Shani Benoualid est conseillère pour le numérique et la lutte contre la haine en ligne à la DILCRAH (Délégation interministérielle à la lutte contre le racisme, l’antisémitisme, la haine anti-LGBT et les discriminations liées à l’origine). Elle y assure notamment la veille et le suivi des phénomènes de haine en ligne, accompagne les associations dans leurs actions, et coordonne des projets impliquant administrations, plateformes numériques, forces de l’ordre et société civile pour renforcer la prévention, améliorer le signalement et promouvoir la citoyenneté numérique.

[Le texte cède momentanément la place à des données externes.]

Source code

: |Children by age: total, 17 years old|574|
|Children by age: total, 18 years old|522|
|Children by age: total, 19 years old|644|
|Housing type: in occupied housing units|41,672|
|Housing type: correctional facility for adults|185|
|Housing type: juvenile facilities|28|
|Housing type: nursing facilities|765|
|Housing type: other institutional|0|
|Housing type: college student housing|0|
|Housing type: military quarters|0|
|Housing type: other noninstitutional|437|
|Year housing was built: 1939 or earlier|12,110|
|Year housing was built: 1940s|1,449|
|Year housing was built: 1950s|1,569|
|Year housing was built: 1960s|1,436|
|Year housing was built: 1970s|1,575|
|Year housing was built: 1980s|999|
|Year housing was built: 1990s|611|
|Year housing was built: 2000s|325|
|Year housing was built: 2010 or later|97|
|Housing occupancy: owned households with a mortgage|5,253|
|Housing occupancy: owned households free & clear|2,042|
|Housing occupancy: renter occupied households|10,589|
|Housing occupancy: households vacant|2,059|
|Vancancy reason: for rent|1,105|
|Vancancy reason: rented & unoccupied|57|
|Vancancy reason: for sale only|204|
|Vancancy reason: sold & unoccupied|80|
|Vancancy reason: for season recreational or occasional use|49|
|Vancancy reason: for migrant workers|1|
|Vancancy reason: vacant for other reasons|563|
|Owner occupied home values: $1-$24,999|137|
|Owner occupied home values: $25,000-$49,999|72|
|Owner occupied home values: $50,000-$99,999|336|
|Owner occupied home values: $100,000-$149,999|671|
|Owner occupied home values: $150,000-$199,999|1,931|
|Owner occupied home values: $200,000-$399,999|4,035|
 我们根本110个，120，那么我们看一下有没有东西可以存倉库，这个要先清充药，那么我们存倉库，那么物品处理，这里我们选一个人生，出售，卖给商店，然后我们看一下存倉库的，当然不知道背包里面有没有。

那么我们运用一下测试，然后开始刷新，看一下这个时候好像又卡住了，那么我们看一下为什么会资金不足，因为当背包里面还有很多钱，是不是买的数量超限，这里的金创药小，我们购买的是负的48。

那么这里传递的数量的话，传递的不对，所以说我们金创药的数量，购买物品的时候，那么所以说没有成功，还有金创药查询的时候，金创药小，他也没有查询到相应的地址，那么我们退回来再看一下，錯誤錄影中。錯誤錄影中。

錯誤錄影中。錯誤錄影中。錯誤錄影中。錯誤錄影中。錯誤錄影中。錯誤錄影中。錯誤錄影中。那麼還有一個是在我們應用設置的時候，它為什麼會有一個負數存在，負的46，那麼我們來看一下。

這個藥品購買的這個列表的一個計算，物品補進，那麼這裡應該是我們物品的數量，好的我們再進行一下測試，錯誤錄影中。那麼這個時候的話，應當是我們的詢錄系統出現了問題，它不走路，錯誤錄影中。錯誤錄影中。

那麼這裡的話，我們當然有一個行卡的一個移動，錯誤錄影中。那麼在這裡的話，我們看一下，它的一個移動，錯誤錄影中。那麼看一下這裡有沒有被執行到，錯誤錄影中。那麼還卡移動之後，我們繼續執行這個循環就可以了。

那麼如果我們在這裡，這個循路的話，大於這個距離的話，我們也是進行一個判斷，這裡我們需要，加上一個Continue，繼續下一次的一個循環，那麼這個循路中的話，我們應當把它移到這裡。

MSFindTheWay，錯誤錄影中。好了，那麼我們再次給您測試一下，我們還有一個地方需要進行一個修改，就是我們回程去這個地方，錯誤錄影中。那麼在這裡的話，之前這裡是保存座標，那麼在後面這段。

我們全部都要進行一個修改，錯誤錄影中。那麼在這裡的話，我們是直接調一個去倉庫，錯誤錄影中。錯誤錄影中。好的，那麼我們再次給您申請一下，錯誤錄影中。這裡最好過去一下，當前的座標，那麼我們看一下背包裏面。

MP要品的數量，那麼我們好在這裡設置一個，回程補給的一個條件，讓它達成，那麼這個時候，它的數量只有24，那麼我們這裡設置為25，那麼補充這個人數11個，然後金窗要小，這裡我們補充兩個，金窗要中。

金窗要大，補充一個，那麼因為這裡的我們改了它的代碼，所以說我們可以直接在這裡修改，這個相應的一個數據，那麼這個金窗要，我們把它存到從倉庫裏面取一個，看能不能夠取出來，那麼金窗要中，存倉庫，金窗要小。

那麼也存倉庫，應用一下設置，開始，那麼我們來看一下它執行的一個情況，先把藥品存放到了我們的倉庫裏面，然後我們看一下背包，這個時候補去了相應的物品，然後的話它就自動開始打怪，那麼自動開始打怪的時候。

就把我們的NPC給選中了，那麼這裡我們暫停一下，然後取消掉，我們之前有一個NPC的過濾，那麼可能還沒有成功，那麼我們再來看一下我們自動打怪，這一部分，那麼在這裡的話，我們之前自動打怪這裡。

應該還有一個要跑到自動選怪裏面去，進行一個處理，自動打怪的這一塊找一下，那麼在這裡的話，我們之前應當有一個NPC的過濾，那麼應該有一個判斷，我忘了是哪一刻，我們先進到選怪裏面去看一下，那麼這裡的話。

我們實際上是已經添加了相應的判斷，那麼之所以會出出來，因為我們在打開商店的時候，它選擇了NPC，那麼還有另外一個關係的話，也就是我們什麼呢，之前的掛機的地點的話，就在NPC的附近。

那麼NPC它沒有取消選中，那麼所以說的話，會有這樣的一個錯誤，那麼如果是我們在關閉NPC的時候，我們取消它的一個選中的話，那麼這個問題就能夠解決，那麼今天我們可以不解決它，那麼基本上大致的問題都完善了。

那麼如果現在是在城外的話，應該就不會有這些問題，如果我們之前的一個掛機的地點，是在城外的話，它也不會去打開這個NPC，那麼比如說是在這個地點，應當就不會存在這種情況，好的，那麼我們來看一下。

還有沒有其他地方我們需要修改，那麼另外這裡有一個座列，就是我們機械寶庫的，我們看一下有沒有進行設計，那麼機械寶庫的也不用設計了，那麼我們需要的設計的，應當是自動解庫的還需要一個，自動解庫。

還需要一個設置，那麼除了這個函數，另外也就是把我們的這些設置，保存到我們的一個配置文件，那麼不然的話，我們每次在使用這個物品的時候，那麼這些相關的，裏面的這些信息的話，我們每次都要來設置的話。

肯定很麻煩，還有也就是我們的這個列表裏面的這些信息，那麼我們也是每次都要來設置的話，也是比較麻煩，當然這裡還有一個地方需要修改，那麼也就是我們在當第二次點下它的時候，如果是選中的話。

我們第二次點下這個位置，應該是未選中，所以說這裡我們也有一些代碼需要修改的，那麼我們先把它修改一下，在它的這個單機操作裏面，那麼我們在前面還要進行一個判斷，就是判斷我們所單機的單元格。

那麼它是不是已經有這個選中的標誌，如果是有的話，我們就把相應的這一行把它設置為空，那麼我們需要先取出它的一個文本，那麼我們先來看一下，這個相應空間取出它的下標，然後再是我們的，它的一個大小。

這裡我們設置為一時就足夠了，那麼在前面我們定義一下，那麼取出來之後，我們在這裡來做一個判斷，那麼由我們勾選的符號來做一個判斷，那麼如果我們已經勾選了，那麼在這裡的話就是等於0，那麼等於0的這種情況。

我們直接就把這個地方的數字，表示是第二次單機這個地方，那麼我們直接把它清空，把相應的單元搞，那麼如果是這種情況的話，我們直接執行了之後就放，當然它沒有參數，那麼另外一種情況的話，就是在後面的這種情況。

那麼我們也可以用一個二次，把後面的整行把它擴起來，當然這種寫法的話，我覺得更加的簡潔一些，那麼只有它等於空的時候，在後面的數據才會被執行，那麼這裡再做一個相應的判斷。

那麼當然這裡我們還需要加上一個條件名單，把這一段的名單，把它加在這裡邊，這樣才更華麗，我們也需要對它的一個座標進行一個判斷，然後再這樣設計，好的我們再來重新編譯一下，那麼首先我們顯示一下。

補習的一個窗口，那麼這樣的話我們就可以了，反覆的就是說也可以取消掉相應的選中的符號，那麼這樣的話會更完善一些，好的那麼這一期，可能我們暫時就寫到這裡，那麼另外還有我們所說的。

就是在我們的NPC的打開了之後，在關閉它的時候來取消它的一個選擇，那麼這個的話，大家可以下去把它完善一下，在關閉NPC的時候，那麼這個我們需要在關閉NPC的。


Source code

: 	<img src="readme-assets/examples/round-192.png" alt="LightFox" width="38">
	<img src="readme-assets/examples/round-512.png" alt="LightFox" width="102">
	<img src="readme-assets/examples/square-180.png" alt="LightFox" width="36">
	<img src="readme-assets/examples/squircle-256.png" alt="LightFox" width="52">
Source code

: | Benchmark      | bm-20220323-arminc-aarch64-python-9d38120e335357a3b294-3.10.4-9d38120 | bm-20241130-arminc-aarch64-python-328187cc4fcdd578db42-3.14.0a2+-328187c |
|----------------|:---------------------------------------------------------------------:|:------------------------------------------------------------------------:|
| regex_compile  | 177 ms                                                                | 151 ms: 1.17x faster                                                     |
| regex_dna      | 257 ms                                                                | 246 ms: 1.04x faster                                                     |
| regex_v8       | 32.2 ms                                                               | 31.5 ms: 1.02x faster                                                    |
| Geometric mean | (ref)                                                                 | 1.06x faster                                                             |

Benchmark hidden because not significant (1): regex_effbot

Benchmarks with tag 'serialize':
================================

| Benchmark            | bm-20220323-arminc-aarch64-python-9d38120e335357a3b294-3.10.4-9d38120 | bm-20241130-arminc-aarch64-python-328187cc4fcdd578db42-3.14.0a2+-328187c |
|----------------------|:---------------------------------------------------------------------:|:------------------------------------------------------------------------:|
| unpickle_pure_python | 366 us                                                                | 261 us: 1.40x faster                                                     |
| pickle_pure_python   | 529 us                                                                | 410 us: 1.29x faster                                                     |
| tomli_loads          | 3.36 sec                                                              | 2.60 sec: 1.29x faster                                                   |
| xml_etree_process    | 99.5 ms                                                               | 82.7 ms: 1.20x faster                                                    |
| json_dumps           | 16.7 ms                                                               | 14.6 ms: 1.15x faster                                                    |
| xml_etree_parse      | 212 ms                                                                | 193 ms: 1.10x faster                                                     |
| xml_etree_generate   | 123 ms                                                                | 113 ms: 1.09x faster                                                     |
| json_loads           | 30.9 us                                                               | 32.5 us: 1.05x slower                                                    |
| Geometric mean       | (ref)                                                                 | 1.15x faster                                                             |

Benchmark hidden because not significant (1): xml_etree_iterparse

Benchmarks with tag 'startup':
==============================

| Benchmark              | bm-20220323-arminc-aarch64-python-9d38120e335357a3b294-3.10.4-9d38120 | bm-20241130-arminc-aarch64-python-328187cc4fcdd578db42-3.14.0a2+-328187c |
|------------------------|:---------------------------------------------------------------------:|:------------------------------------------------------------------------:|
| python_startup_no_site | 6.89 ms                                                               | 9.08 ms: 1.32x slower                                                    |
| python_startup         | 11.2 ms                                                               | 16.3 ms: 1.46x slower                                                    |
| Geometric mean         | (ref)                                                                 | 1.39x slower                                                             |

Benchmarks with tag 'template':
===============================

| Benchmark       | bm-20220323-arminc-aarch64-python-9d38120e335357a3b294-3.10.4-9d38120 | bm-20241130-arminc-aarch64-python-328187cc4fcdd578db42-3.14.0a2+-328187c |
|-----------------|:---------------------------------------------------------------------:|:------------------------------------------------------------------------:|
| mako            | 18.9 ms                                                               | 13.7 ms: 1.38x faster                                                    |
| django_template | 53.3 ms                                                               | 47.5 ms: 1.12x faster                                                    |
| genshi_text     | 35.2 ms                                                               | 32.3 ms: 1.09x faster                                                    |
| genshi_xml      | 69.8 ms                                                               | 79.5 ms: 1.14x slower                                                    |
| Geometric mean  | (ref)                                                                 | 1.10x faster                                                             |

Elle est également cofondatrice de #jesuislà, un collectif citoyen actif sur les réseaux sociaux, dont les membres s’organisent pour intervenir dans les espaces de commentaires, soutenir les victimes de cyberharcèlement, apaiser les échanges et contrer les campagnes de désinformation. Le collectif mène en parallèle un travail de sensibilisation et de plaidoyer pour un espace numérique plus sûr et plus respectueux.

Engagée dans le débat public, elle est à l’initiative de tribunes collectives et a contribué à des ouvrages et rapports consacrés à la lutte contre la haine et au renforcement de la responsabilité des acteurs du numérique.